The apparent cancellation of competition has emerged from a weekend gathering in London of finance ministers from the Group of 7, comprised of the United States, the United Kingdom, France, Germany, Canada, Italy and Japan, plus the EU, which produced an agreement to tax multinational corporations at a rate of at least 15 percent. The G-7’s goal is to prevent global business leviathans such as Amazon and Google from shifting corporate operations to low-tax nations in order to reduce their tax obligations.

U.S. Treasury Secretary Janet Yellen hailed the agreement as a “significant, unprecedented commitment” to halt what she has dubbed “a race to the bottom.” Instead, the world can look forward to a saunter to the center that trades quality for mediocrity.
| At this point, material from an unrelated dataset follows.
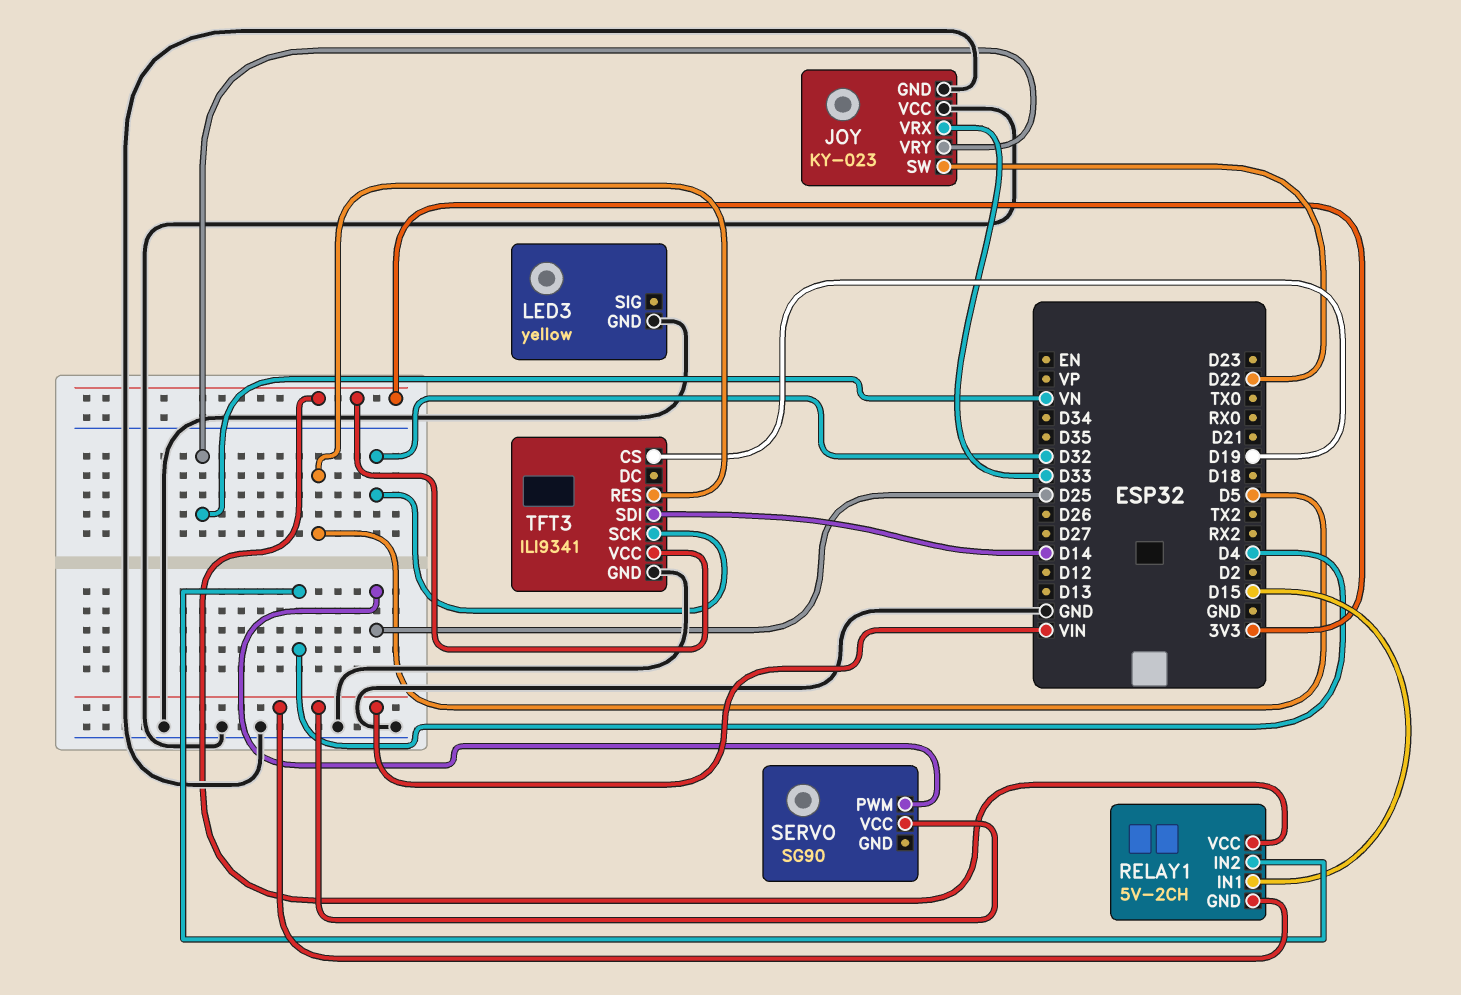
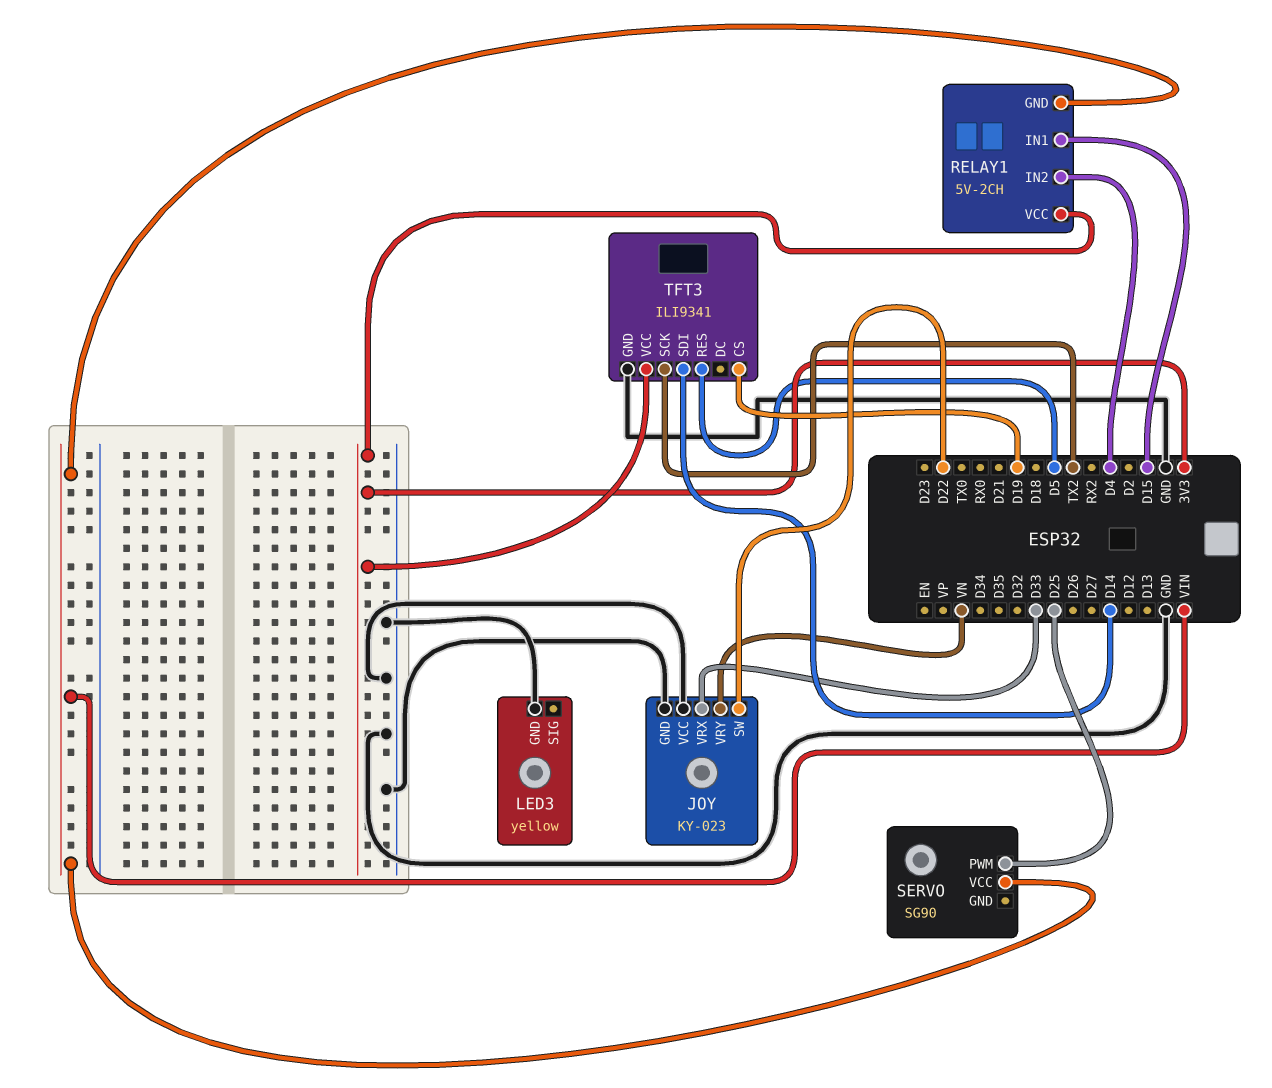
TFT3 pin SCK: D32 -> TX2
It’s an outcome made for President Biden. He wants to hike the U.S. corporate tax rate from 21 percent to 28 percent to help pay for his lavish spending proposals. He fears correctly, though, that unless global competitors follow suit, the U.S. will chase away its rich corporate tax base. Voila — a tax-protectionist scheme.

In an interconnected world, money flows to places where it is most welcome. Among the Organization for Economic Cooperation and Development nations, France is particularly unfriendly, with the highest corporate tax rate of 32 percent. The U.S. comes in slightly below the average of 21.5 percent, but more than a dozen member states 12.5 percent Ireland and 8.5 percent Switzerland among them offer a much more inviting corporate climate. With a Biden tax hike on the horizon, smart companies would be foolish to stick around and watch the president pilfer their profits — unless there were no attractive alternatives.

If there is a possible silver lining to the G-7 agreement, it is an expectation that with a corporate global tax minimum rate in place, tariffs that a handful of mostly European nations have imposed on U.S. digital technology giants would be voided. But they haven’t, at least not yet, raising the possibility of a taxation double-whammy for American tech giants.

It is the quest to be the best that drives success. By urging other nations to cancel the race for economic excellence, Mr. Biden and his collaborators are making a virtue of mediocrity. Instead, the president should be straining to halt the countless billions in U.S. government waste and challenging his fellow national leaders to follow. It’s the American way.